# Tank mystery/question??



## Chrispy (Apr 8, 2006)

I have an aquatic mystery that I would love to hear some input on. Tell me your opinion.

I have two well established tanks, one 60g and the other 55g. They are in the corner of the same room in an L shape, but a few feet apart. They have the exact same water parameters, substrate, lighting, plastic plants, filtrations and heating. Their stocking list is nearly identical, a pair of severums and festivums along with a handful of tetras. One has a common pleco, the other a bristlenose. In fact the only difference that I can find, is one tank has a sandstoneish type of rock.

Here is the problem. One tanks is thriving, the sevs breed constantly, all the fish eat like pigs, actively swim around the tank and interact with people somewhat. In the other tank, all of the fish are extremely skittish and often dart crazily around when you approach the tank, they are finicky eaters, they often rest motionless on the bottom and rarely swim actively around the tank. I haven't lost any fish from this tank, but it really bothers me that they act so differently. I hate it when I sit in my chair to watch them and one tank everyone crowds close wanting food, while the other they all freak out and hide.

Any thought as to what could be contributing to this problem would be greatly appreciated.


----------



## LJ (Sep 12, 2007)

Were the tanks established at the same time?

Do you have the same type of tetras in both? Are the tetras skittish as well?

You say you have the tanks positioned in an L in a corner. I am assuming this means that each tank is against a different wall, and that the walls are perpindicular. Does one of the walls face a door or area of heavy traffic that the other does not? Does one of the walls recieve more vibrations than the other?


----------



## dwarfpike (Jan 22, 2008)

Not that I think it's the issue ... but sandstone is very pourous and could be releasing something into the tank. A long shot but ....


----------



## Barbie (Feb 13, 2003)

Have you checked the pH in each of the tanks, both before and after water changes? It's possible you're getting fluctuations in one that stress the fish, while the other is staying relatively stable. It would definitely be worth checking into anyway.

Barbie


----------



## Chrispy (Apr 8, 2006)

LJ - Both tanks have been going for at least a year in their current state. The tanks are both away from any high traffic area. The calmer tank has larger blackfin tetras, while the skittish one has cardnial and yes, they are very skittish.

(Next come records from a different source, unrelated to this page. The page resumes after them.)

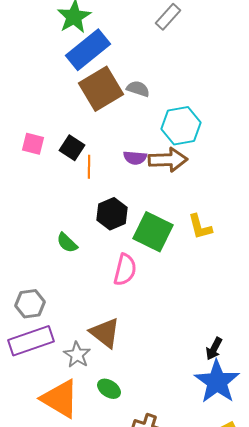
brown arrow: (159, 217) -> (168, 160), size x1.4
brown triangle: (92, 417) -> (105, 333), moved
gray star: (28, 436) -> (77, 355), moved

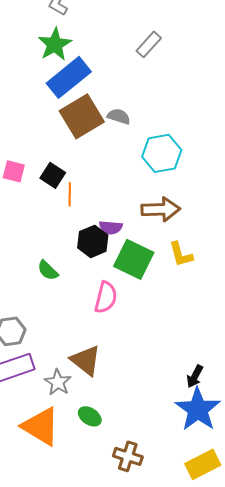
purple semicircle: (135, 158) -> (111, 227), moved
brown arrow: (168, 160) -> (161, 209), moved

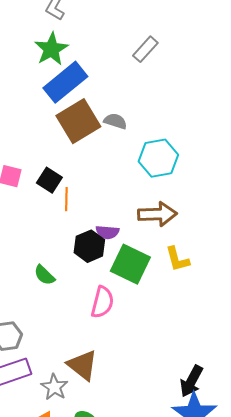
black arrow: (195, 376) -> (191, 381), size x1.4

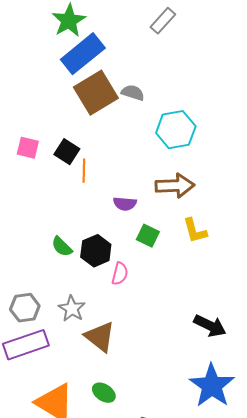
black hexagon: (89, 246) -> (96, 251), moved
green square: (130, 264) -> (148, 236), size x0.6
pink semicircle: (102, 302) -> (120, 274), size x0.7
black arrow: (191, 381) -> (210, 326), moved, turned -92
gray star: (54, 387) -> (72, 309), moved

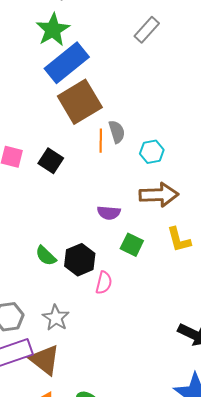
gray semicircle: (133, 93) -> (117, 132), moved, turned 55
cyan hexagon: (176, 130) -> (152, 152), moved, size x0.6
orange line: (84, 171) -> (101, 141), moved
brown triangle: (100, 337) -> (45, 360), moved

Barbie - I will watch the pH alittle closer, but I treat the water and water changes at teh same time, the same way on both tanks.

Dwarfpike - I thought sand stone was pretty safe, but I will ditch just to be safe. I have been reluctant though because it has a nice growth of algae and really adds alot of character to the tank.


----------



## Barbie (Feb 13, 2003)

Sometimes the decor can modify the pH, which will then cause fluctuations during water changes. It would at least be worth checking into. I hope it helps!

The other option is that the one tank has flukes or some other parasite that's making them uncomfortable, which can make them all more skittish and worried.

Barbie


----------



## Chrispy (Apr 8, 2006)

Flukes...there is something I didnt think of. I did notice one of them flashing against a rock. Time to do more research! Thank you Barbie.


----------



## TheFishGuy (Apr 21, 2005)

:thumb:


----------